◆ Work item
Copy every record below exactly, leaving out any pictures.

◆ Material to process

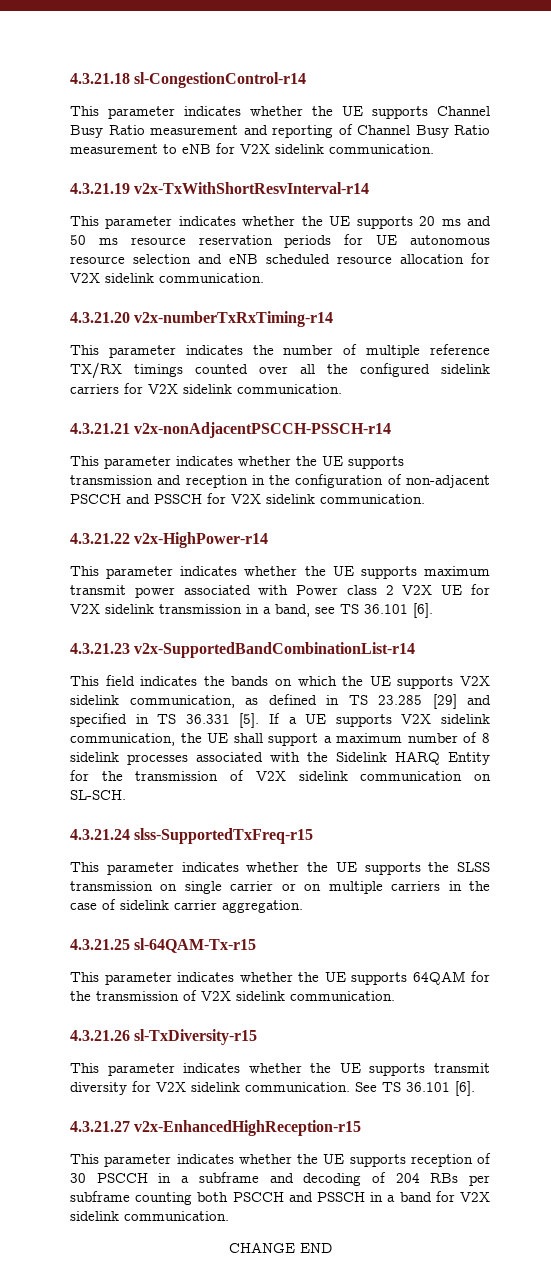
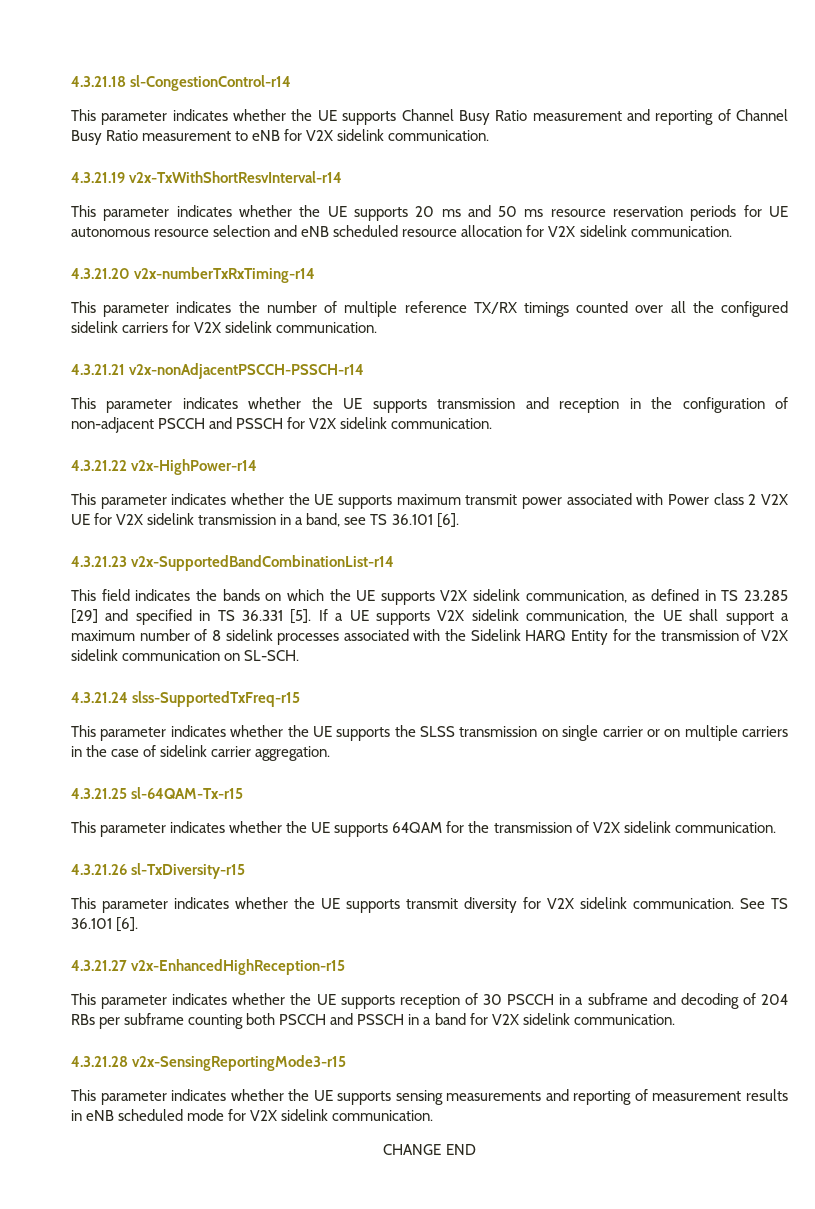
(229, 1216) none -> [71,1055,347,1071] [71,1089,789,1105] [71,1109,434,1121] // 4.3.21.28 v2x-SensingReportingMode3-r15 // This parameter indicates whether the UE supports sensing measurements and reporting of measurement results in eNB scheduled mode for V2X sidelink communication.

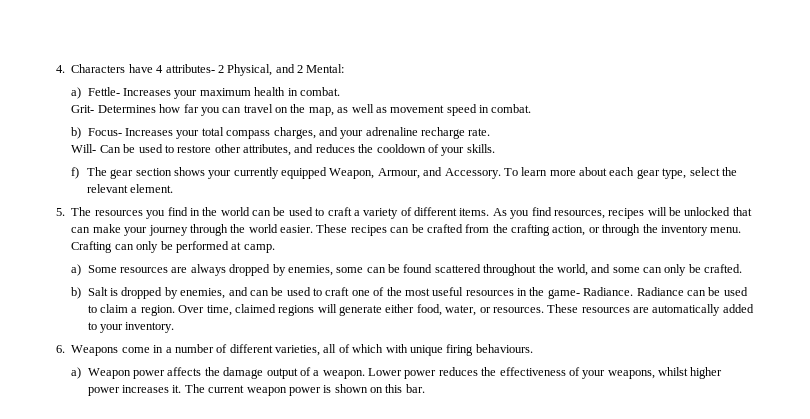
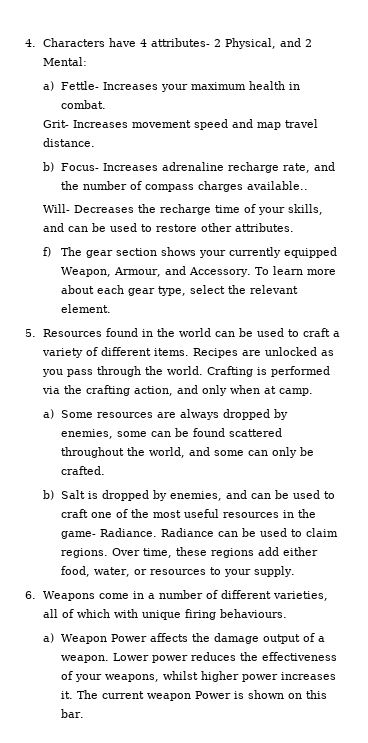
[97,104,532,116] [71,127,491,139] [71,144,121,153] Determines how far you can travel on the map, as well as movement speed in combat. // b) Focus- Increases your total compass charges, and your adrenaline recharge rate. // Will- Can -> [73,119,319,130] [43,138,96,147] [43,162,336,173] [61,181,309,192] [43,204,324,215] [43,223,89,232] Increases movement speed and map travel distance. // b) Focus- Increases adrenaline recharge rate, and the number of compass charges available.. // Will- Decreases the recharge time of your skills, and can
[243,144,495,156] attributes, and reduces the cooldown of your skills. -> [235,223,295,232] attributes.
[71,207,188,219] The resources you find -> [43,328,139,337] Resources found
[492,207,752,219] [71,224,742,236] [71,241,229,253] As you find resources, recipes will be unlocked that can make your journey through the world easier. These recipes can be crafted from the crafting action, or through the inventory menu. Crafting can only be performed -> [193,347,335,358] [42,366,331,377] [42,385,261,396] Recipes are unlocked as you pass through the world. Crafting is performed via the crafting action, and only when
[131,304,754,316] a region. Over time, claimed regions will generate either food, water, or resources. These resources are automatically added -> [61,547,319,558] [61,566,207,577] regions. Over time, these regions add either food, water, or resources
[125,322,175,333] inventory. -> [254,566,296,577] supply.
[133,370,166,379] power -> [111,634,148,642] Power
[288,387,321,396] power -> [195,691,232,699] Power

◆ Written solution
(229, 1216) none -> [71,1055,347,1071] [71,1089,789,1105] [71,1109,434,1121] // 4.3.21.28 v2x-SensingReportingMode3-r15 // This parameter indicates whether the UE supports sensing measurements and reporting of measurement results in eNB scheduled mode for V2X sidelink communication.

[97,104,532,116] [71,127,491,139] [71,144,121,153] Determines how far you can travel on the map, as well as movement speed in combat. // b) Focus- Increases your total compass charges, and your adrenaline recharge rate. // Will- Can -> [73,119,319,130] [43,138,96,147] [43,162,336,173] [61,181,309,192] [43,204,324,215] [43,223,89,232] Increases movement speed and map travel distance. // b) Focus- Increases adrenaline recharge rate, and the number of compass charges available.. // Will- Decreases the recharge time of your skills, and can
[243,144,495,156] attributes, and reduces the cooldown of your skills. -> [235,223,295,232] attributes.
[71,207,188,219] The resources you find -> [43,328,139,337] Resources found
[492,207,752,219] [71,224,742,236] [71,241,229,253] As you find resources, recipes will be unlocked that can make your journey through the world easier. These recipes can be crafted from the crafting action, or through the inventory menu. Crafting can only be performed -> [193,347,335,358] [42,366,331,377] [42,385,261,396] Recipes are unlocked as you pass through the world. Crafting is performed via the crafting action, and only when
[131,304,754,316] a region. Over time, claimed regions will generate either food, water, or resources. These resources are automatically added -> [61,547,319,558] [61,566,207,577] regions. Over time, these regions add either food, water, or resources
[125,322,175,333] inventory. -> [254,566,296,577] supply.
[133,370,166,379] power -> [111,634,148,642] Power
[288,387,321,396] power -> [195,691,232,699] Power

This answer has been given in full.